▸ Exercise goal
Copy down the lines of the items that begin with the line containing "মূল্যায়নকে কখনও কখনও" and end with the line containing "apsisaugoti nuo sunkių", keeping both of those lines, and leave the pictures out of your answer.

▸ Entries provided
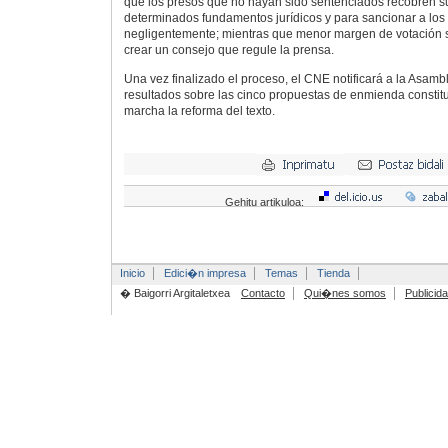
que los presos que no hayan sido sentenciados recobren su 
determinados fundamentos jurídicos y para sancionar a los
negligentemente; mientras que menor margen de votación s
crear un consejo que regule la prensa.
Una vez finalizado el proceso, el CNE notificará a la Asamb
resultados sobre las cinco propuestas de enmienda constit
marcha la reforma del texto.
Gehitu artikuloa:
Inicio
Edici�n impresa
Temas
Tienda
� Baigorri Argitaletxea
Contacto
Qui�nes somos
Publicid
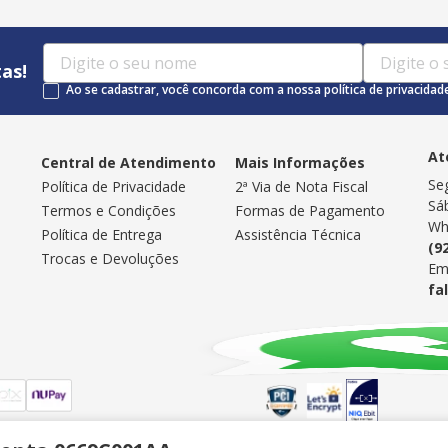
as!
Ao se cadastrar, você concorda com a nossa política de privacidad
At
Central de Atendimento
Mais Informações
Se
Política de Privacidade
2ª Via de Nota Fiscal
Sá
Termos e Condições
Formas de Pagamento
Wh
Política de Entrega
Assistência Técnica
(9
Trocas e Devoluções
Em
fa
Selos de Segurança
: 02.337.524/0001-06 | Insc. Est.: 04.136.871-1 | Endereço: Rua Belo Horizon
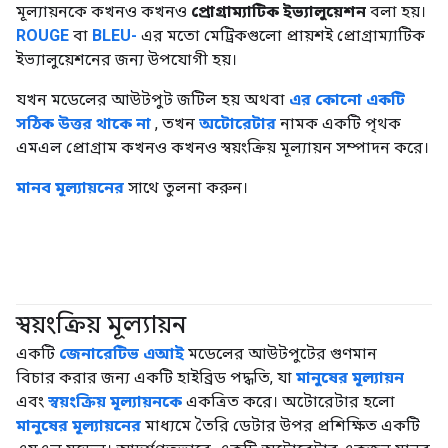
মূল্যায়নকে কখনও কখনও
প্রোগ্রাম্যাটিক ইভ্যালুয়েশন
বলা হয়।
ROUGE
বা
BLEU-
এর মতো মেট্রিকগুলো প্রায়শই প্রোগ্রাম্যাটিক
ইভ্যালুয়েশনের জন্য উপযোগী হয়।
যখন মডেলের আউটপুট জটিল হয় অথবা
এর কোনো একটি
সঠিক উত্তর থাকে না
, তখন
অটোরেটার
নামক একটি পৃথক
এমএল প্রোগ্রাম কখনও কখনও স্বয়ংক্রিয় মূল্যায়ন সম্পাদন করে।
মানব মূল্যায়নের
সাথে তুলনা করুন।
স্বয়ংক্রিয় মূল্যায়ন
#জেনারেটিভএআই
একটি
জেনারেটিভ এআই
মডেলের আউটপুটের গুণমান
বিচার করার জন্য একটি হাইব্রিড পদ্ধতি, যা
মানুষের মূল্যায়ন
এবং
স্বয়ংক্রিয় মূল্যায়নকে
একত্রিত করে। অটোরেটার হলো
মানুষের মূল্যায়নের
মাধ্যমে তৈরি ডেটার উপর প্রশিক্ষিত একটি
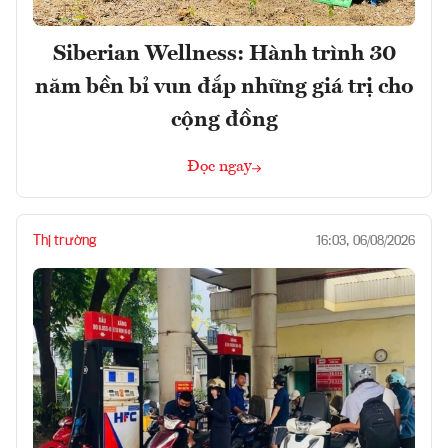
Siberian Wellness: Hành trình 30
năm bền bỉ vun đắp những giá trị cho
cộng đồng
Đọc ngay
Thị trường
16:03, 06/08/2026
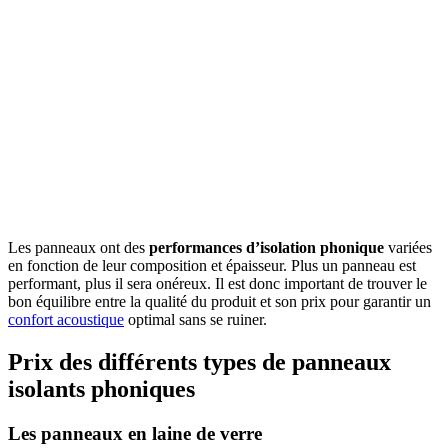
Les panneaux ont des
performances d’isolation phonique
variées
en fonction de leur composition et épaisseur. Plus un panneau est
performant, plus il sera onéreux. Il est donc important de trouver le
bon équilibre entre la qualité du produit et son prix pour garantir un
confort acoustique
optimal sans se ruiner.
Prix des différents types de panneaux
isolants phoniques
Les panneaux en laine de verre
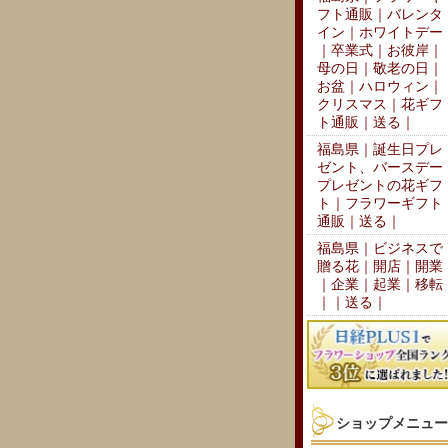
フト通販｜バレンタ
イン｜ホワイトデー
｜卒業式｜お彼岸｜
母の日｜敬老の日｜
お盆｜ハロウィン｜
クリスマス｜花ギフ
ト通販｜送る｜
福島県｜誕生日プレ
ゼント、バースデー
プレゼントの花ギフ
ト｜フラワーギフト
通販｜送る｜
福島県｜ビジネスで
贈る花｜開店｜開業
｜企業｜起業｜移転
｜｜送る｜
ショップメニュー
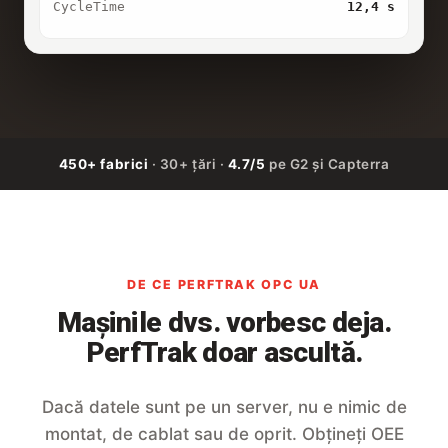
CycleTime
12,4 s
450+ fabrici
· 30+ țări ·
4.7/5
pe G2 și Capterra
DE CE PERFTRAK OPC UA
Mașinile dvs. vorbesc deja.
PerfTrak doar ascultă.
Dacă datele sunt pe un server, nu e nimic de
montat, de cablat sau de oprit. Obțineți OEE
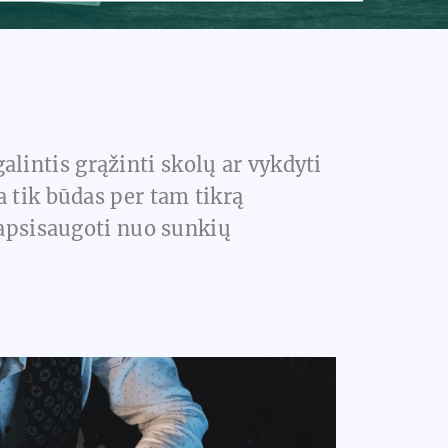
lintis grąžinti skolų ar vykdyti
 tik būdas per tam tikrą
 apsisaugoti nuo sunkių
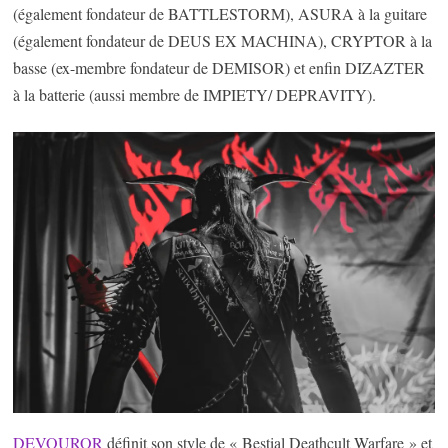
(également fondateur de BATTLESTORM), ASURA à la guitare
(également fondateur de DEUS EX MACHINA), CRYPTOR à la
basse (ex-membre fondateur de DEMISOR) et enfin DIZAZTER
à la batterie (aussi membre de IMPIETY/ DEPRAVITY).
DEVOUROR
définit son style de « Bestial Deathcult Warfare » et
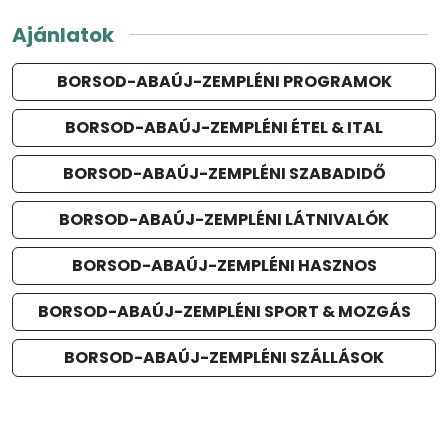
Ajánlatok
BORSOD-ABAÚJ-ZEMPLÉNI PROGRAMOK
BORSOD-ABAÚJ-ZEMPLÉNI ÉTEL & ITAL
BORSOD-ABAÚJ-ZEMPLÉNI SZABADIDŐ
BORSOD-ABAÚJ-ZEMPLÉNI LÁTNIVALÓK
BORSOD-ABAÚJ-ZEMPLÉNI HASZNOS
BORSOD-ABAÚJ-ZEMPLÉNI SPORT & MOZGÁS
BORSOD-ABAÚJ-ZEMPLÉNI SZÁLLÁSOK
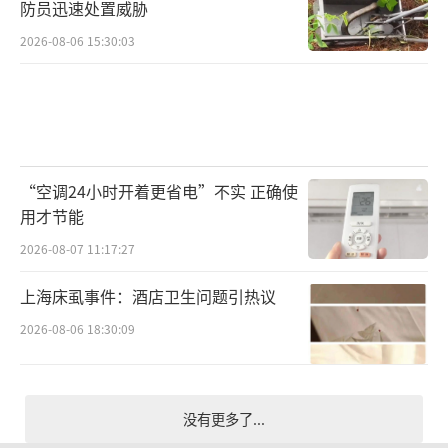
防员迅速处置威胁
2026-08-06 15:30:03
“空调24小时开着更省电”不实 正确使
用才节能
2026-08-07 11:17:27
上海床虱事件：酒店卫生问题引热议
2026-08-06 18:30:09
没有更多了...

▸ Answer for the task
মূল্যায়নকে কখনও কখনও
প্রোগ্রাম্যাটিক ইভ্যালুয়েশন
বলা হয়।
ROUGE
বা
BLEU-
এর মতো মেট্রিকগুলো প্রায়শই প্রোগ্রাম্যাটিক
ইভ্যালুয়েশনের জন্য উপযোগী হয়।
যখন মডেলের আউটপুট জটিল হয় অথবা
এর কোনো একটি
সঠিক উত্তর থাকে না
, তখন
অটোরেটার
নামক একটি পৃথক
এমএল প্রোগ্রাম কখনও কখনও স্বয়ংক্রিয় মূল্যায়ন সম্পাদন করে।
মানব মূল্যায়নের
সাথে তুলনা করুন।
স্বয়ংক্রিয় মূল্যায়ন
#জেনারেটিভএআই
একটি
জেনারেটিভ এআই
মডেলের আউটপুটের গুণমান
বিচার করার জন্য একটি হাইব্রিড পদ্ধতি, যা
মানুষের মূল্যায়ন
এবং
স্বয়ংক্রিয় মূল্যায়নকে
একত্রিত করে। অটোরেটার হলো
মানুষের মূল্যায়নের
মাধ্যমে তৈরি ডেটার উপর প্রশিক্ষিত একটি
Siberian Wellness: Hành trình 30
năm bền bỉ vun đắp những giá trị cho
cộng đồng
Đọc ngay
Thị trường
16:03, 06/08/2026
Les panneaux ont des
performances d’isolation phonique
variées
en fonction de leur composition et épaisseur. Plus un panneau est
performant, plus il sera onéreux. Il est donc important de trouver le
bon équilibre entre la qualité du produit et son prix pour garantir un
confort acoustique
optimal sans se ruiner.
Prix des différents types de panneaux
isolants phoniques
Les panneaux en laine de verre
フト通販｜バレンタ
イン｜ホワイトデー
｜卒業式｜お彼岸｜
母の日｜敬老の日｜
お盆｜ハロウィン｜
クリスマス｜花ギフ
ト通販｜送る｜
福島県｜誕生日プレ
ゼント、バースデー
プレゼントの花ギフ
ト｜フラワーギフト
通販｜送る｜
福島県｜ビジネスで
贈る花｜開店｜開業
｜企業｜起業｜移転
｜｜送る｜
ショップメニュー
CycleTime
12,4 s
450+ fabrici
· 30+ țări ·
4.7/5
pe G2 și Capterra
DE CE PERFTRAK OPC UA
Mașinile dvs. vorbesc deja.
PerfTrak doar ascultă.
Dacă datele sunt pe un server, nu e nimic de
montat, de cablat sau de oprit. Obțineți OEE
lintis grąžinti skolų ar vykdyti
 tik būdas per tam tikrą
 apsisaugoti nuo sunkių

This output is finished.